--- What to produce ---
When you reach the line that contains "(85, 315) = (388, 248): none -> pink plate" in the data below, start reproducing lines exactly, and stop after the line that contains "camera: 30 degrees right, 10 degrees up".

--- Provided data ---
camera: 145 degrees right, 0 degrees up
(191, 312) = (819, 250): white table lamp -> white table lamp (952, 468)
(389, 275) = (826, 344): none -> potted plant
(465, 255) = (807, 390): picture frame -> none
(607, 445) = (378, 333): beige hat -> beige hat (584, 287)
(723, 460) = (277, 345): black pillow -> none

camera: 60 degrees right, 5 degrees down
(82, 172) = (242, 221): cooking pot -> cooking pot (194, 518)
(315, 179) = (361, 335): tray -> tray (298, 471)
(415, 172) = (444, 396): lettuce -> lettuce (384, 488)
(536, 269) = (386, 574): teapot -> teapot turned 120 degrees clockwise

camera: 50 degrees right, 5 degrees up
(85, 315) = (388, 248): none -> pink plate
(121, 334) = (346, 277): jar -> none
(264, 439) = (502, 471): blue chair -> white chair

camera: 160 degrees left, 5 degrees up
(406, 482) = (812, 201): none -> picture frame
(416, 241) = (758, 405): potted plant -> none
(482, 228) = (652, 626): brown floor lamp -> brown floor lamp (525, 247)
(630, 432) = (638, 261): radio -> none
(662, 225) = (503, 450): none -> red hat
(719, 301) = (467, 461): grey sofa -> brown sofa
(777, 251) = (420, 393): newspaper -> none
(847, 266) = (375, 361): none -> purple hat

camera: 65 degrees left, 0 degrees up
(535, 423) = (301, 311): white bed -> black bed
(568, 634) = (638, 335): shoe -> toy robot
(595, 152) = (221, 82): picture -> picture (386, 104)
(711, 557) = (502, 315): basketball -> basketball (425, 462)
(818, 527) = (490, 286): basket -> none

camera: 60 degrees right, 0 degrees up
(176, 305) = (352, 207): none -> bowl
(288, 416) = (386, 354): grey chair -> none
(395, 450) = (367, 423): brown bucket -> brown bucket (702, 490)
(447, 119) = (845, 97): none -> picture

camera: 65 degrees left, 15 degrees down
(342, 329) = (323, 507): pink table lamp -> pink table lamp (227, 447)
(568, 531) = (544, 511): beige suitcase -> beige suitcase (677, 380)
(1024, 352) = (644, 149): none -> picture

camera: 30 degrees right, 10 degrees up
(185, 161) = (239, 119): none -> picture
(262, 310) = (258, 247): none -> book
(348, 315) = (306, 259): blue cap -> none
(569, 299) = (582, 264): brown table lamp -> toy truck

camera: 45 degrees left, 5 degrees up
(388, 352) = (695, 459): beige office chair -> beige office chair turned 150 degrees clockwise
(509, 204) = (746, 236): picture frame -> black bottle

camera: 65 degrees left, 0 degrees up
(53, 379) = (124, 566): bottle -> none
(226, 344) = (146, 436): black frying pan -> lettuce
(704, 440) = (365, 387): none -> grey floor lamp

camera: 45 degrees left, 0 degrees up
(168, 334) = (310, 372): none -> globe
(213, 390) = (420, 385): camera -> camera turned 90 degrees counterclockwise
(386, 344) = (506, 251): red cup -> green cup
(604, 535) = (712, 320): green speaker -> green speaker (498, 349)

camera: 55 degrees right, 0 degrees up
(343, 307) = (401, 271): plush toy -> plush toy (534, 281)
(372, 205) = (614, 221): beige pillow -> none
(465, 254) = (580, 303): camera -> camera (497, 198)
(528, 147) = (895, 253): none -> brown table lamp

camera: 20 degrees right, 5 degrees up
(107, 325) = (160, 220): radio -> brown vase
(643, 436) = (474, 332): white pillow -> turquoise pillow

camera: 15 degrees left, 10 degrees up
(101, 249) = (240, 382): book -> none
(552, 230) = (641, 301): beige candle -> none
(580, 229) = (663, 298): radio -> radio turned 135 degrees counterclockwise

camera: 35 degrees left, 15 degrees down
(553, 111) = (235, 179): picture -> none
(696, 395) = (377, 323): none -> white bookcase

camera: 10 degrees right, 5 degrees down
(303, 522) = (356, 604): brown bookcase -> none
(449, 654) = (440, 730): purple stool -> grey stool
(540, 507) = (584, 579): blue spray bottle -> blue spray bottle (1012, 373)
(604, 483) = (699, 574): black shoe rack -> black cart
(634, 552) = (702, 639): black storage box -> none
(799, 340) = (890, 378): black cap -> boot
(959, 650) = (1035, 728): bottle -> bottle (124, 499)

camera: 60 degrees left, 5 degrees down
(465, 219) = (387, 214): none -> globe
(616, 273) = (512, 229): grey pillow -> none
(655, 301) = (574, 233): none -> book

--- Finished task ---
(85, 315) = (388, 248): none -> pink plate
(121, 334) = (346, 277): jar -> none
(264, 439) = (502, 471): blue chair -> white chair

camera: 160 degrees left, 5 degrees up
(406, 482) = (812, 201): none -> picture frame
(416, 241) = (758, 405): potted plant -> none
(482, 228) = (652, 626): brown floor lamp -> brown floor lamp (525, 247)
(630, 432) = (638, 261): radio -> none
(662, 225) = (503, 450): none -> red hat
(719, 301) = (467, 461): grey sofa -> brown sofa
(777, 251) = (420, 393): newspaper -> none
(847, 266) = (375, 361): none -> purple hat

camera: 65 degrees left, 0 degrees up
(535, 423) = (301, 311): white bed -> black bed
(568, 634) = (638, 335): shoe -> toy robot
(595, 152) = (221, 82): picture -> picture (386, 104)
(711, 557) = (502, 315): basketball -> basketball (425, 462)
(818, 527) = (490, 286): basket -> none

camera: 60 degrees right, 0 degrees up
(176, 305) = (352, 207): none -> bowl
(288, 416) = (386, 354): grey chair -> none
(395, 450) = (367, 423): brown bucket -> brown bucket (702, 490)
(447, 119) = (845, 97): none -> picture

camera: 65 degrees left, 15 degrees down
(342, 329) = (323, 507): pink table lamp -> pink table lamp (227, 447)
(568, 531) = (544, 511): beige suitcase -> beige suitcase (677, 380)
(1024, 352) = (644, 149): none -> picture

camera: 30 degrees right, 10 degrees up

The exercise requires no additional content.